Add ability to build cuda wheels #272

ahmadsharif1 · 2024-10-16T18:37:04Z

Add a workflow that builds a wheel with cuda and tests it by pip installing it.

Also add the ability to fail a cuda test if cuda is missing -- that will make sure the test doesn't get accidentally skipped.

NicolasHug

Thanks a lot @ahmadsharif1 , I left a few comments and suggestions but nothing is really blocking. I'll let you be the judge of what is best addressed here or later

NicolasHug · 2024-10-23T15:18:02Z

src/torchcodec/decoders/_core/CMakeLists.txt

+    if(ENABLE_CUDA)
+        # TODO: Enable more ffmpeg versions for cuda.
+        make_torchcodec_library(libtorchcodec7 ffmpeg7)
+        make_torchcodec_library(libtorchcodec6 ffmpeg6)
+        make_torchcodec_library(libtorchcodec5 ffmpeg5)
+    else()
+        make_torchcodec_library(libtorchcodec7 ffmpeg7)
+        make_torchcodec_library(libtorchcodec6 ffmpeg6)
+        make_torchcodec_library(libtorchcodec5 ffmpeg5)
+        make_torchcodec_library(libtorchcodec4 ffmpeg4)
+    endif()


Nit, is this the same as this?

BTW, what's currently preventing us from having CUDA + ffmpeg4 support? Will that ever be possible?

Suggested change

if(ENABLE_CUDA)

# TODO: Enable more ffmpeg versions for cuda.

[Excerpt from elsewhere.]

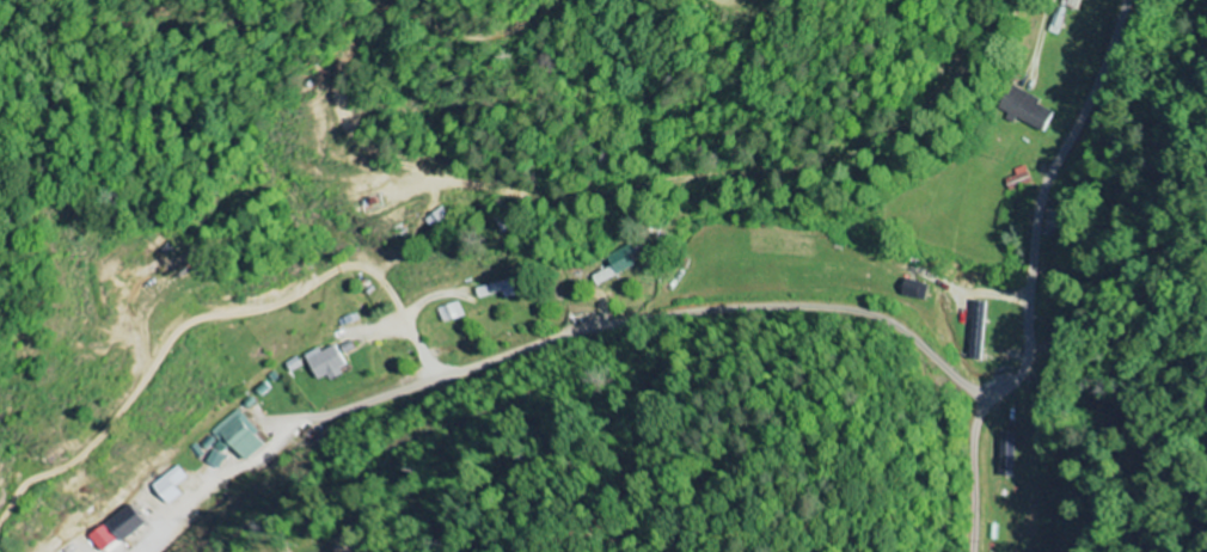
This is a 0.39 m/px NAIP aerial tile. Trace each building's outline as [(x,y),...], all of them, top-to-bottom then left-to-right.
[(1049,134),(1060,111),(1019,91),(1008,115),(1049,134)] [(1009,179),(1013,191),(1035,184),(1029,166),(1017,170),(1019,176),(1009,179)] [(611,254),(617,274),(642,266),(635,246),(611,254)] [(618,276),(615,267),(595,275),(598,284),(618,276)] [(477,289),(480,299),(503,292),(505,299),(517,295),(512,278),(477,289)] [(923,301),(927,284),(909,279),(904,296),(923,301)] [(970,359),(984,361),(993,303),(978,301),(970,359)] [(463,317),(458,302),(437,309),(442,324),(463,317)] [(351,369),(338,345),(324,352),(322,347),(305,356),(319,381),(328,376),(330,380),(351,369)] [(264,445),(237,411),(200,440),(210,453),(204,458),(213,469),(225,460),(220,453),(229,446),(243,462),(264,445)] [(182,494),(176,486),(187,477),(178,466),(152,486),(167,505),(182,494)] [(145,526),(133,506),(107,522),(118,542),(145,526)] [(101,551),(104,551),(118,540),(104,524),(88,538),(101,551)]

make_torchcodec_library(libtorchcodec7 ffmpeg7)

make_torchcodec_library(libtorchcodec6 ffmpeg6)

make_torchcodec_library(libtorchcodec5 ffmpeg5)

else()

make_torchcodec_library(libtorchcodec7 ffmpeg7)

make_torchcodec_library(libtorchcodec6 ffmpeg6)

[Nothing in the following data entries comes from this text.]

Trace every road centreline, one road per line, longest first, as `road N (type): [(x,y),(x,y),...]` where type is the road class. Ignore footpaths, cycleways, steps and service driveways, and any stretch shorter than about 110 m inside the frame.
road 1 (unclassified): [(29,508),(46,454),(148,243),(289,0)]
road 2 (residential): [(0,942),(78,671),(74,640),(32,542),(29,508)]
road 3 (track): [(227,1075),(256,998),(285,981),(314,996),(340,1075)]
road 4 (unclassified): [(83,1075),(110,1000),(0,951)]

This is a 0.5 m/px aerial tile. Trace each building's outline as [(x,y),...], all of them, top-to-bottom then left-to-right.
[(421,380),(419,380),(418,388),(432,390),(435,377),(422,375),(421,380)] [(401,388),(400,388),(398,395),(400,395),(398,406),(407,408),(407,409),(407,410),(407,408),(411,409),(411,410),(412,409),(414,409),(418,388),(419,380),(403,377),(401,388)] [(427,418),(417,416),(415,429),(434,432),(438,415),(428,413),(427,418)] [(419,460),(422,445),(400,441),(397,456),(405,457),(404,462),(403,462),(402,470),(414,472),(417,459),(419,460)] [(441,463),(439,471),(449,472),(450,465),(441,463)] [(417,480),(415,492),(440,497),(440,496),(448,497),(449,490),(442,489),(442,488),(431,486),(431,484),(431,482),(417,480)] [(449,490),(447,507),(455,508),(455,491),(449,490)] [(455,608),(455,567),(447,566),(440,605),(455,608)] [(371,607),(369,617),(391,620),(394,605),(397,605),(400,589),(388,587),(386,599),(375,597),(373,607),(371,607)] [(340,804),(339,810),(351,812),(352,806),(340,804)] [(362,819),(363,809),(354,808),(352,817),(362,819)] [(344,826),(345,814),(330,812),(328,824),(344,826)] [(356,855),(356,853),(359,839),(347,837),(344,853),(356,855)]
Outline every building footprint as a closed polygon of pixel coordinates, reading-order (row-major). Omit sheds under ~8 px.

make_torchcodec_library(libtorchcodec5 ffmpeg5)

make_torchcodec_library(libtorchcodec4 ffmpeg4)

endif()

if(NOT ENABLE_CUDA)

# TODO: Enable more ffmpeg versions for cuda.

make_torchcodec_library(libtorchcodec4 ffmpeg4)

endif()

make_torchcodec_library(libtorchcodec7 ffmpeg7)

make_torchcodec_library(libtorchcodec6 ffmpeg6)

make_torchcodec_library(libtorchcodec5 ffmpeg5)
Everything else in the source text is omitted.